Tuesday, September 8, 2009

The Culture of Emotion

We speak not strictly and philosophically, when we talk of the combat of passion and of reason. Reason is, and ought only to be, the slave of the passions, and can never pretend to any other office than to serve and obey them. [David Hume, Of the Passions]

This well-known passage by Hume (1711-1776) should be read in its full context to bring out its full bouquet. That context may be perused here, but I will try to give the highlights. As Hume understands emotions, they are basic and prior to reasoning. They are produced by the prospect of pain or pleasure; they are comprehensive intuitions of the totality of a situation in which reasoning is summoned only to illuminate causes and effects. “A passion is an original existence,” as he puts it, thus not a concept; it is akin to facts like feeling thirsty, sick, or being more than five feet high. Reasoning, by contrast, rests on concepts; these Hume considers as mere representations, “copies” of authentic reality—like (as we might say) photographs rather than flesh and blood. Let me sharpen this. Hume arranges reality in such a fashion that conscious reasoning becomes a secondary activity, subservient to raw reality. The last, the raw, he considers authentic. After a lengthy elaboration of this point, he concludes this passage by saying:

In short, a passion must be accompanied with some false judgment, in order to its being unreasonable; and even then, ’tis not the passion, properly speaking,which is unreasonable, but the judgment.

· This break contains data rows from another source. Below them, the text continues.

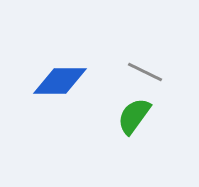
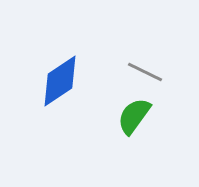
blue diamond: rotated 34 degrees counterclockwise
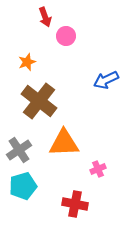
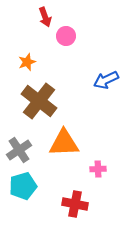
pink cross: rotated 21 degrees clockwise
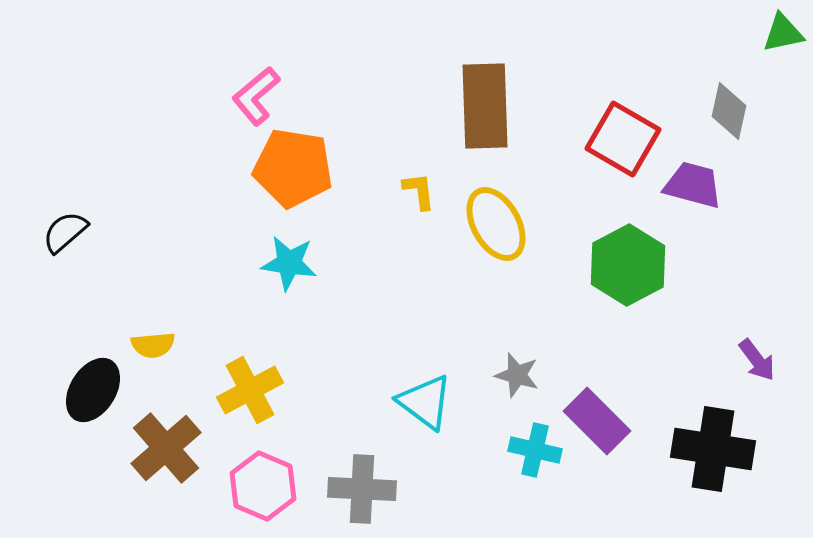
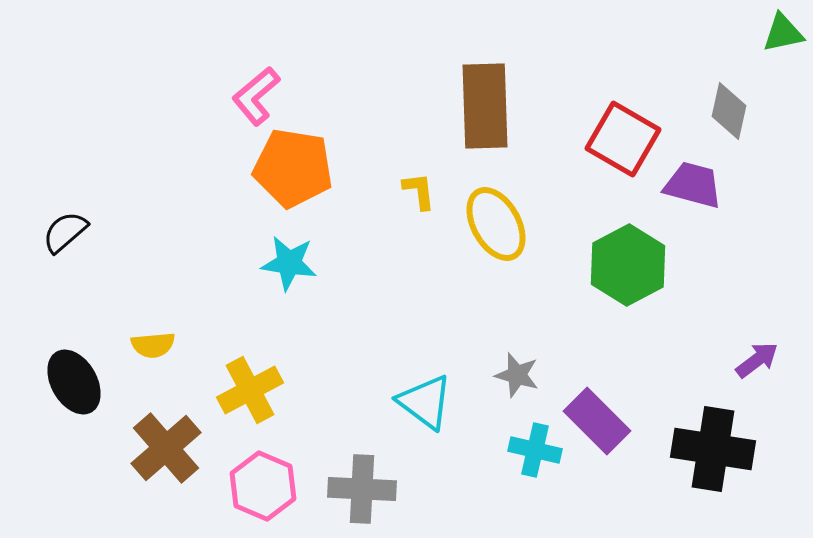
purple arrow: rotated 90 degrees counterclockwise
black ellipse: moved 19 px left, 8 px up; rotated 62 degrees counterclockwise
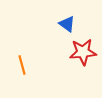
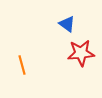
red star: moved 2 px left, 1 px down
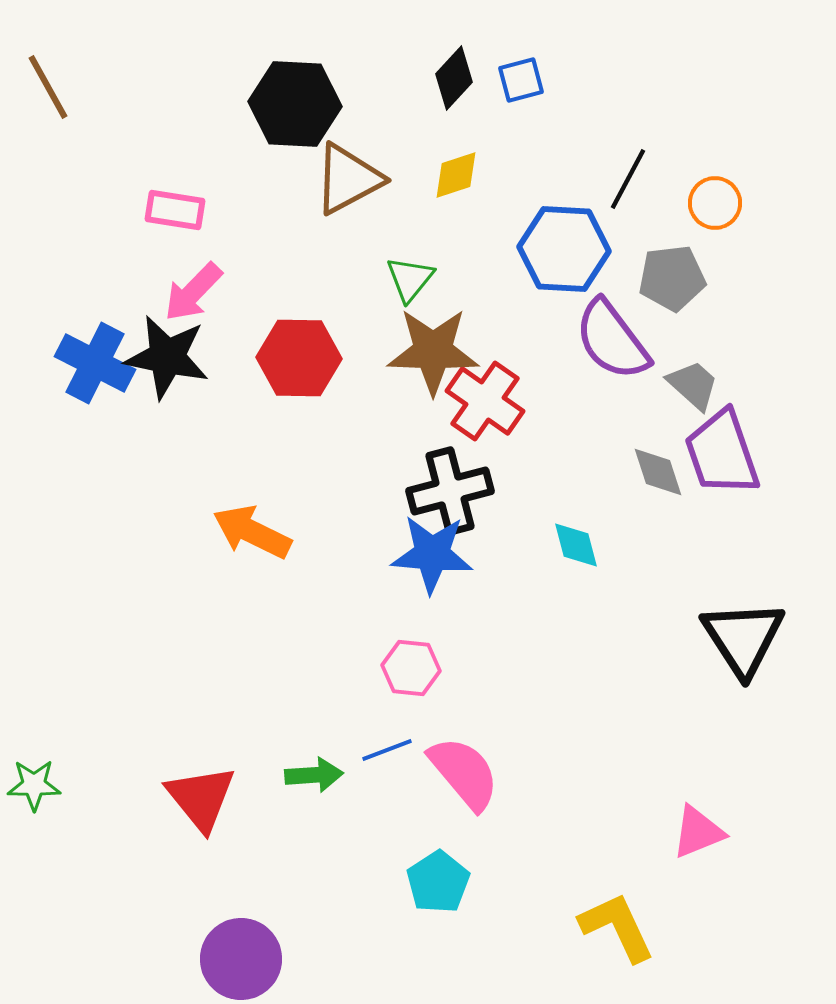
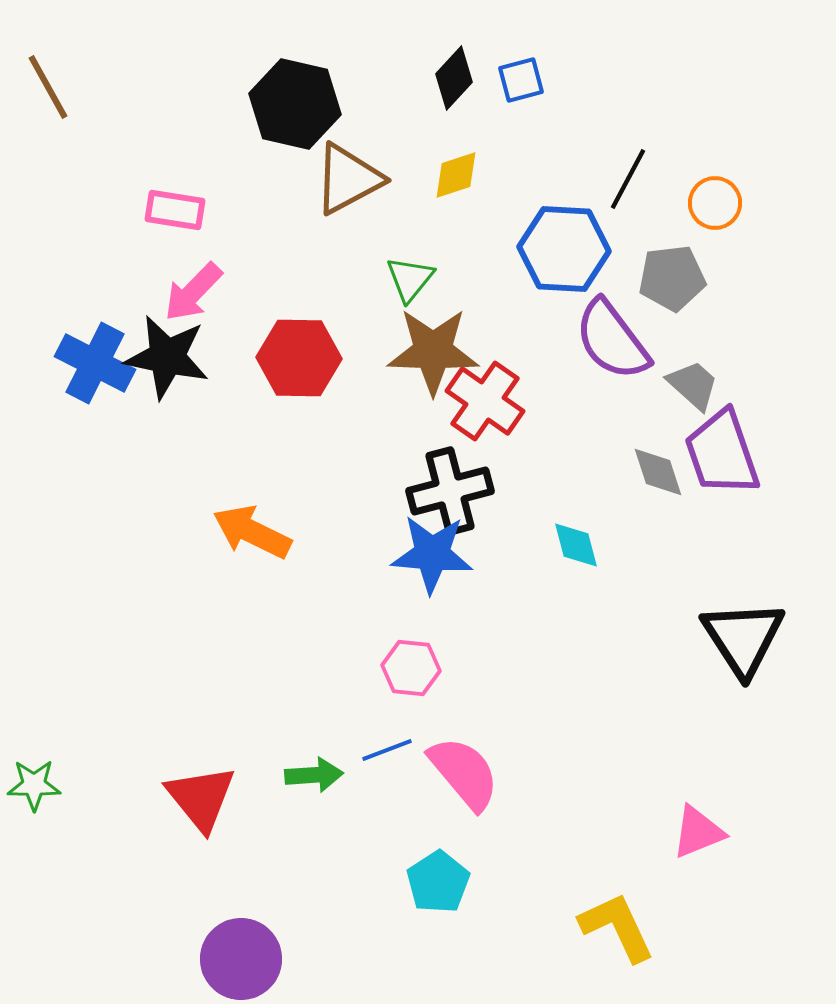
black hexagon: rotated 10 degrees clockwise
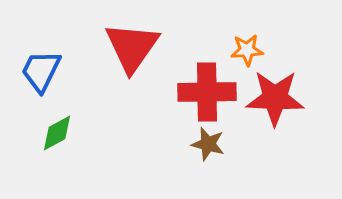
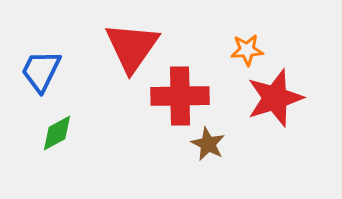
red cross: moved 27 px left, 4 px down
red star: rotated 20 degrees counterclockwise
brown star: rotated 12 degrees clockwise
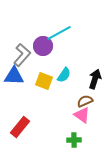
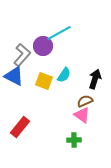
blue triangle: rotated 25 degrees clockwise
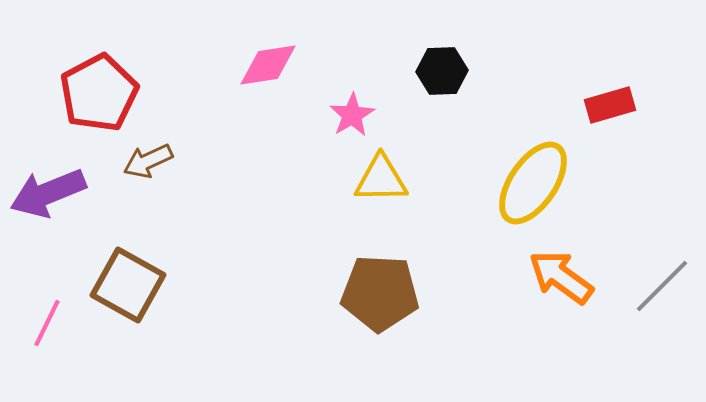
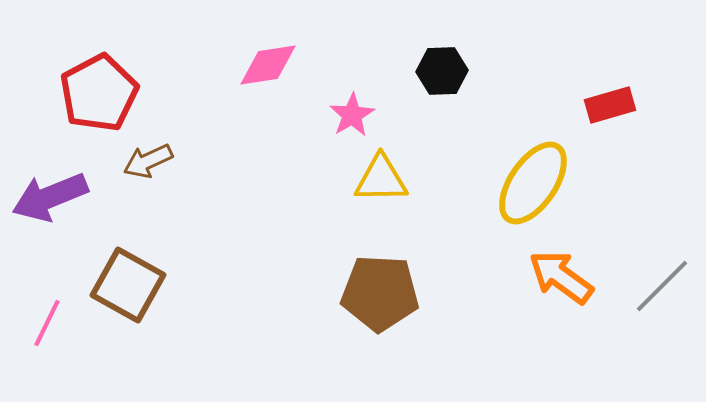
purple arrow: moved 2 px right, 4 px down
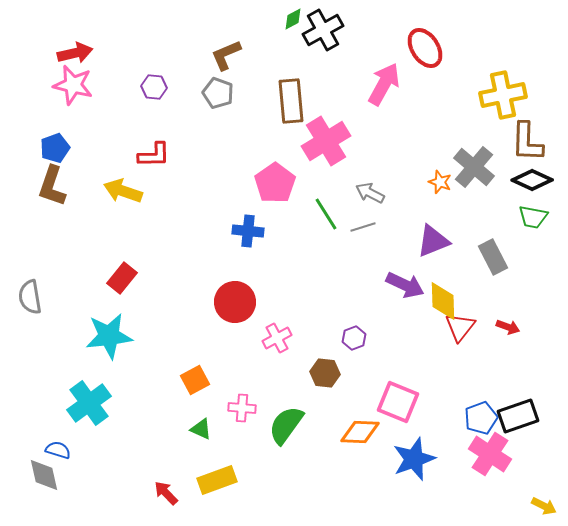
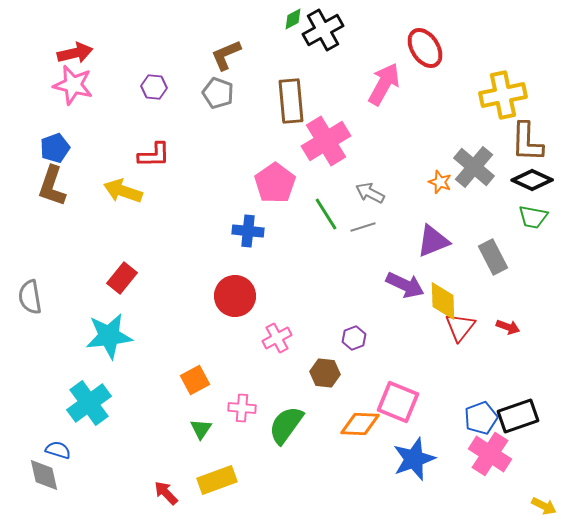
red circle at (235, 302): moved 6 px up
green triangle at (201, 429): rotated 40 degrees clockwise
orange diamond at (360, 432): moved 8 px up
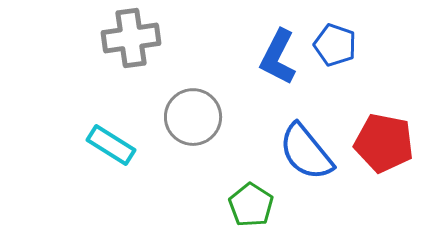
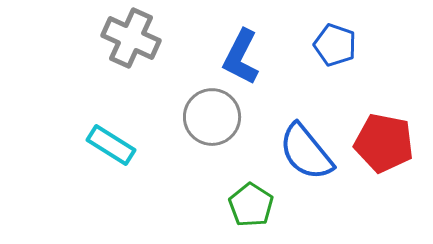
gray cross: rotated 32 degrees clockwise
blue L-shape: moved 37 px left
gray circle: moved 19 px right
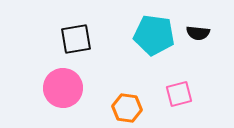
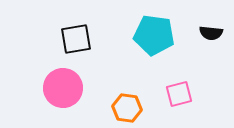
black semicircle: moved 13 px right
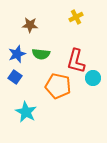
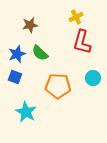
brown star: rotated 14 degrees counterclockwise
green semicircle: moved 1 px left, 1 px up; rotated 36 degrees clockwise
red L-shape: moved 6 px right, 19 px up
blue square: rotated 16 degrees counterclockwise
orange pentagon: rotated 10 degrees counterclockwise
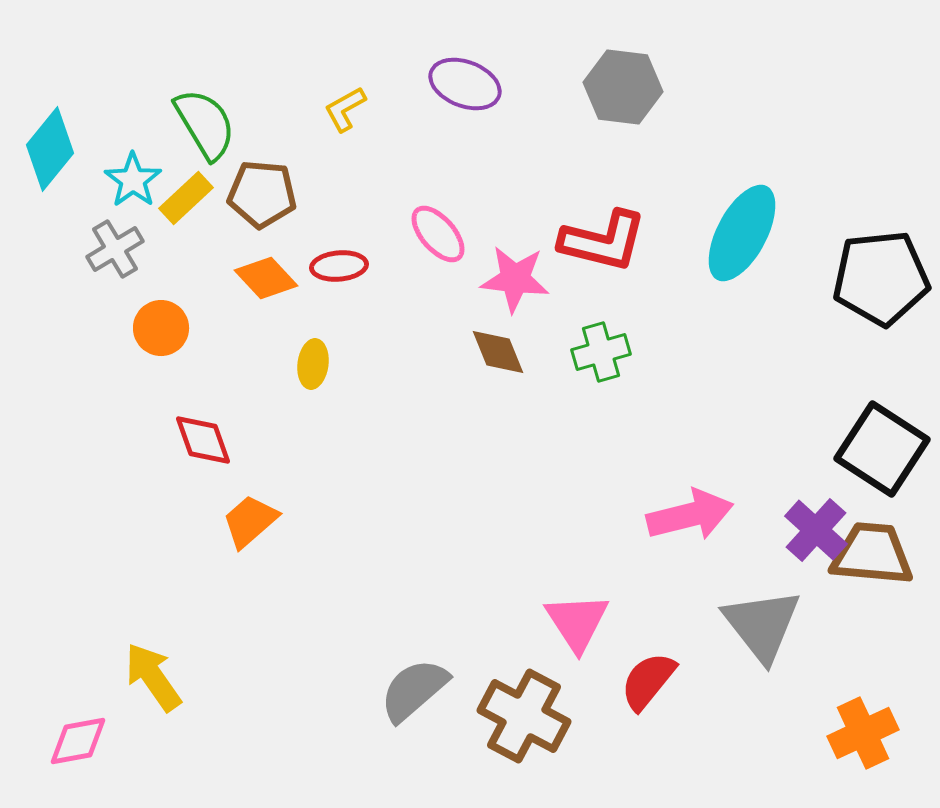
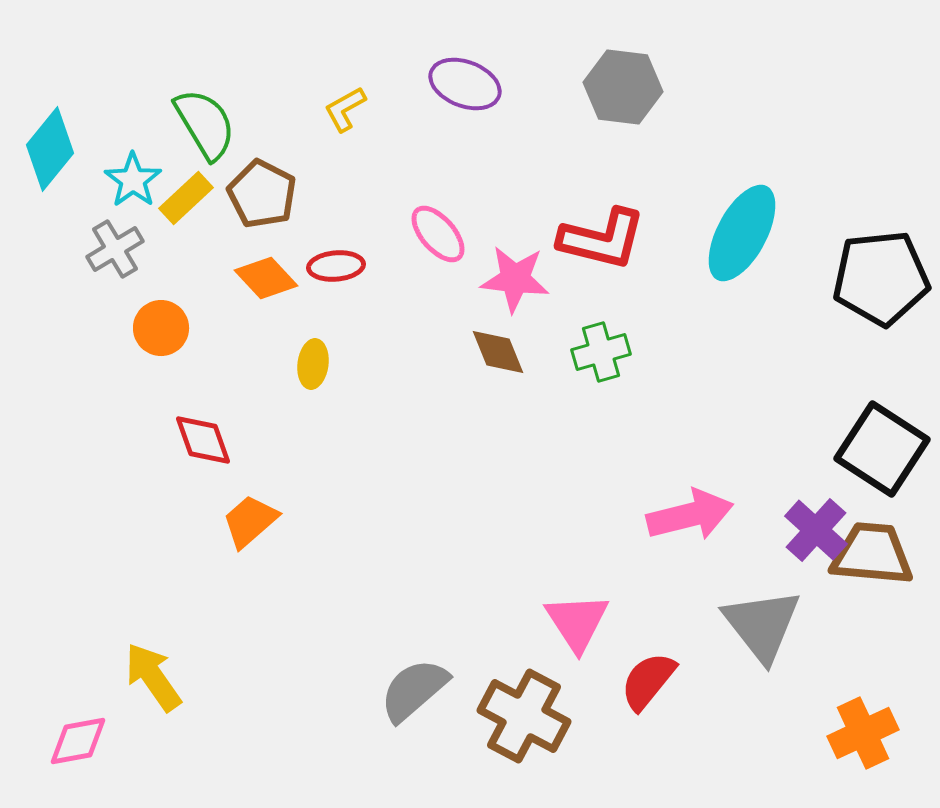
brown pentagon: rotated 22 degrees clockwise
red L-shape: moved 1 px left, 2 px up
red ellipse: moved 3 px left
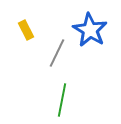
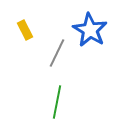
yellow rectangle: moved 1 px left
green line: moved 5 px left, 2 px down
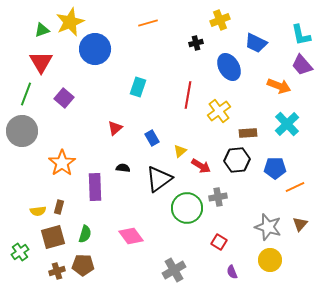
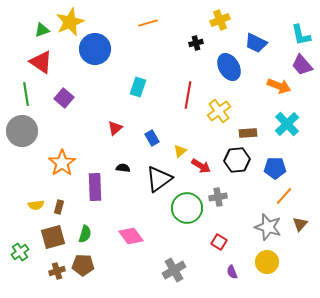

Welcome to Modernity. I discovered the quotations cited, and read the richer context in which they are embedded, in trying to understand what may be the roots of our modern “culture of emotion.” I have something of an aversion to the Enlightenment and have not studied its luminaries, least not Hobbes and Hume, but one is sometimes obliged to look. I came this way because, in another context, I was again reminded of pop culture’s favorite question, especially when it wishes to signal sensitivity. That question is “How do you feel about that.” Feeling is authentic. Thought and feeling are opposed. And the implication of the question, almost always, is that in some way the gruffy hero, doing his usual insensitive rampaging, is not “in touch with his feelings” and needs to be—gently—reminded.

As I encountered Hume’s views on passion, I thought: Well, well, well! Wouldn’t you know it! What philosophers scribble gradually soaks into the soil and becomes reflexive wisdom two, three hundred years later. Not surprisingly, the entry on “Emotion” I found in the Stanford Encyclopedia of Philosophy, while it mentions Plato’s and Aristotle’s views (barely), relies entirely on figures from the Enlightenment—and their modern elaborators. Not a single prominent thinker of Christendom is so much as mentioned. These are the experiences which cause me to agree with writers like Pitirim Sorokin and, more generally, with the cyclic historians.

Not that, mind you, the modern analysis of emotion is “all wrong,” or anything like that. This is a vast and complex subject, almost permanently vexing because the body-soul duality is so effectively resistant to conceptual parsing. My point here is cultural. In spiritual (ideational) periods, the higher aspects of soul-function are stressed, in materialistic (sensate) times those closer to the physical and sensuous get the nod. If the two were absolute equals, this wouldn’t matter, but if a hierarchical order places one above the other, demoting the higher will have tangible consequences for social well-being.

But the most ironic and meaningful aspect of this modern tendency—this emphasis on emotions—is that in many, many cases the motive behind this invocation of emotions in popular art is nobler than its expression. It has become impossible to appeal to the spiritual ranges in humanity; the impulse to do so, however, is still present. Therefore a word like “feelings” is used to point at something that really transcends mere feelings. Conversely, in media commentary we also encounter frequently characterizations of events or performances as “spiritual” when, in actuality, they are just emotional. My sense of discomfort arises, I think, because I’d just as soon hear a spade called a spade.